Le tribunal administratif ne statue pas dans un délai légalement contraint. La durée de la procédure varie selon la charge de la juridiction, la complexité du dossier et la diligence de la préfecture à produire son mémoire en défense. En pratique, un délai de 6 à 18 mois est observé entre le dépôt de la requête et le jugement, avec des délais plus longs en Île-de-France.
Quel est le délai de réponse du tribunal administratif ?
Aucun texte n'impose au tribunal administratif un délai de réponse déterminé. Le juge fixe librement le calendrier d'instruction. Les procédures d'urgence (OQTF) sont traitées en quelques semaines. Les recours classiques contre un refus de titre de séjour sont jugés dans un délai qui varie selon les juridictions, généralement entre 6 et 18 mois après le dépôt de la requête.
Délai de réponse du défendeur tribunal administratif ?
Le défendeur (la préfecture) reçoit communication de la requête et doit produire son mémoire en défense dans le délai fixé par le président de chambre, généralement compris entre 1 et 3 mois (art. R. 612-3 du CJA). Si la préfecture ne répond pas dans ce délai, elle est réputée avoir acquiescé aux faits exposés dans la requête (art. R. 612-6 du CJA).
Quel est le délai de décision du tribunal administratif ?
Le tribunal rend sa décision après clôture de l'instruction et tenue de l'audience. Le jugement est généralement mis en délibéré : il peut être prononcé le jour même de l'audience ou plusieurs semaines après. La décision est ensuite notifiée aux parties par le greffe. Le délai total entre l'audience et la notification du jugement est en moyenne de 2 à 6 semaines.

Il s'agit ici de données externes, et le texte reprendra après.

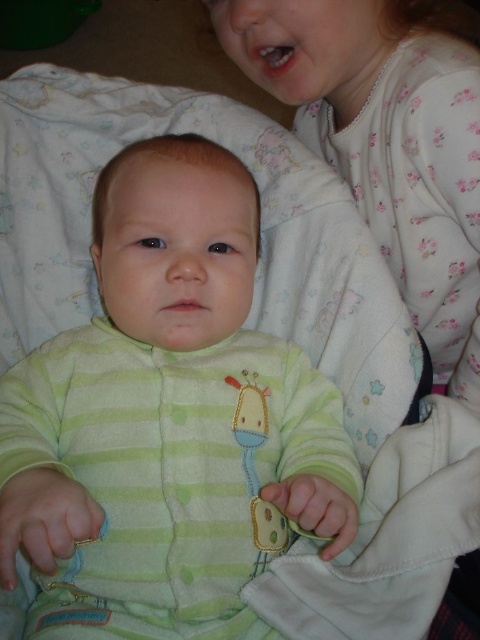
Does green striped onesie at center appear over white floral pajamas at upper right?

Actually, green striped onesie at center is below white floral pajamas at upper right.

What do you see at coordinates (168, 420) in the screenshot? I see `green striped onesie at center` at bounding box center [168, 420].

Locate an element on the screen. green striped onesie at center is located at coordinates (168, 420).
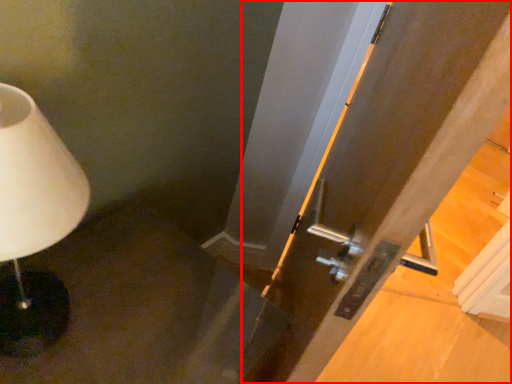
Question: From the image's perspective, what is the correct spatial positioning of door (annotated by the red box) in reference to lamp?

Choices:
 (A) above
 (B) below

Answer: (B)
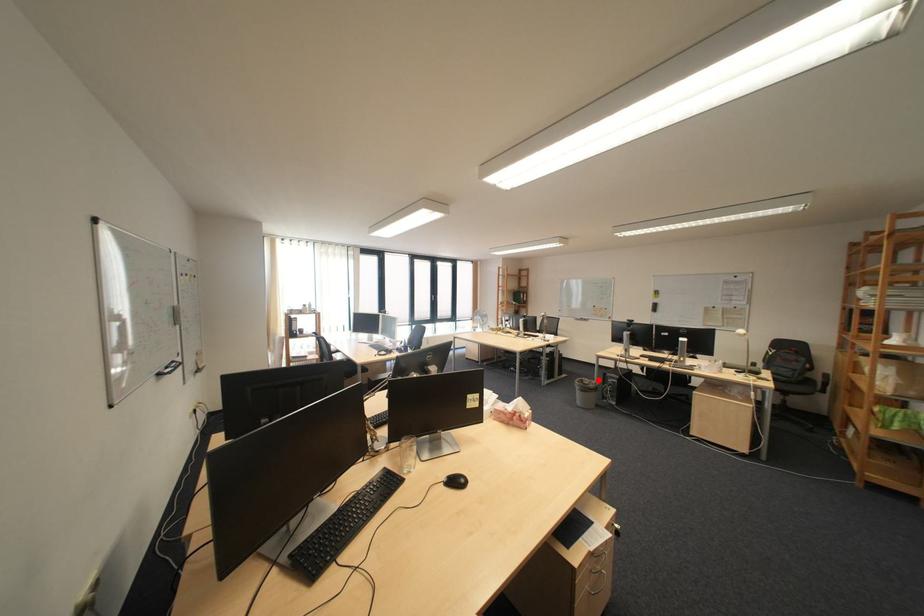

Que faire en cas de silence de la préfecture sur une demande de titre de séjour ?
Après 4 mois de silence de la préfecture, une décision implicite de rejet naît automatiquement (art. R. 432-1 et R. 432-2 du CESEDA). Le demandeur dispose alors de 2 mois pour saisir le tribunal administratif. Ne pas agir dans ce délai rend la requête irrecevable pour forclusion. Un recours gracieux peut être tenté en parallèle, mais il ne suspend pas le délai de recours contentieux.

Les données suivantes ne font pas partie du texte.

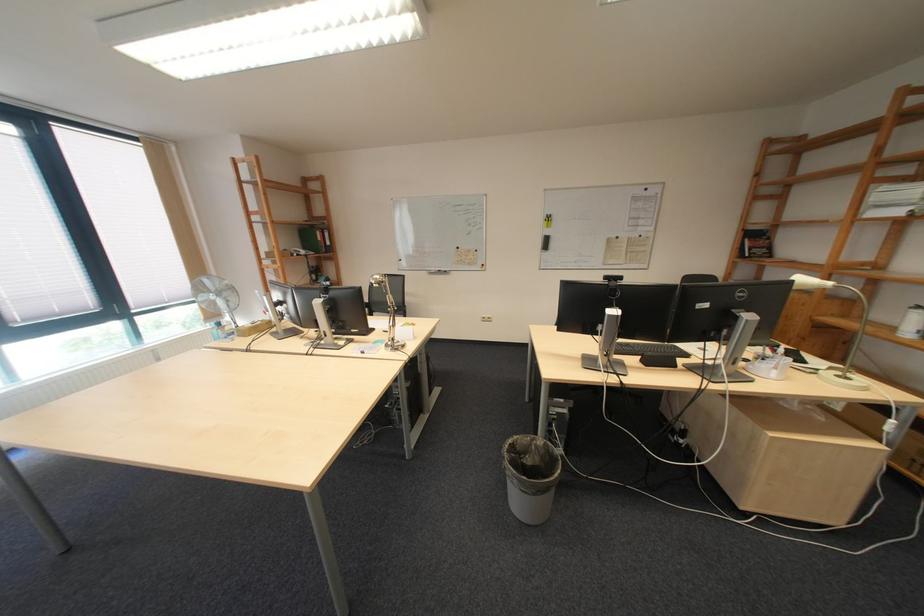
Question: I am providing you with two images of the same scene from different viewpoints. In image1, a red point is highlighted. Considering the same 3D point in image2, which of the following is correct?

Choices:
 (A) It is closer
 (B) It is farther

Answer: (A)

Peut-on accélérer la procédure devant le tribunal administratif ?
Le requérant peut demander au juge de fixer une date d'audience prioritaire, mais cette demande n'est pas contraignante. Dans les situations d'urgence caractérisée, la procédure du référé-suspension (art. L. 521-1 du CJA) permet d'obtenir une décision provisoire en quelques jours ou semaines. Le référé exige de démontrer l'urgence et l'existence d'un doute sérieux sur la légalité de la décision.
Quel recours en cas de rejet par le tribunal administratif ?

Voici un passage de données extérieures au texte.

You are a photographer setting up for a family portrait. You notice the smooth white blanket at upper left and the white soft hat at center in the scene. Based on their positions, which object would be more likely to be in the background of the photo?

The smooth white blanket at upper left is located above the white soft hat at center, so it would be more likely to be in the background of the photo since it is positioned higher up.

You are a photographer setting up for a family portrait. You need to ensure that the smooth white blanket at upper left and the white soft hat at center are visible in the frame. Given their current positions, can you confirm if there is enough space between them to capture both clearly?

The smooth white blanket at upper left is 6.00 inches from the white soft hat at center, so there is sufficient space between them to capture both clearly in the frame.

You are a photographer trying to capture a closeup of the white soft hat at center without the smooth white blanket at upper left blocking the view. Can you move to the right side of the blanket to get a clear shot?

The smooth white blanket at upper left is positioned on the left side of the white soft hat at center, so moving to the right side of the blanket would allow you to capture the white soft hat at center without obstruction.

Le jugement du tribunal administratif peut être frappé d'appel devant la cour administrative d'appel dans un délai de 2 mois à compter de sa notification (majoré pour l'outre-mer et l'étranger). La représentation par avocat est obligatoire en appel, sauf pour les contentieux OQTF. L'appel n'est pas suspensif : la décision de première instance continue de s'appliquer.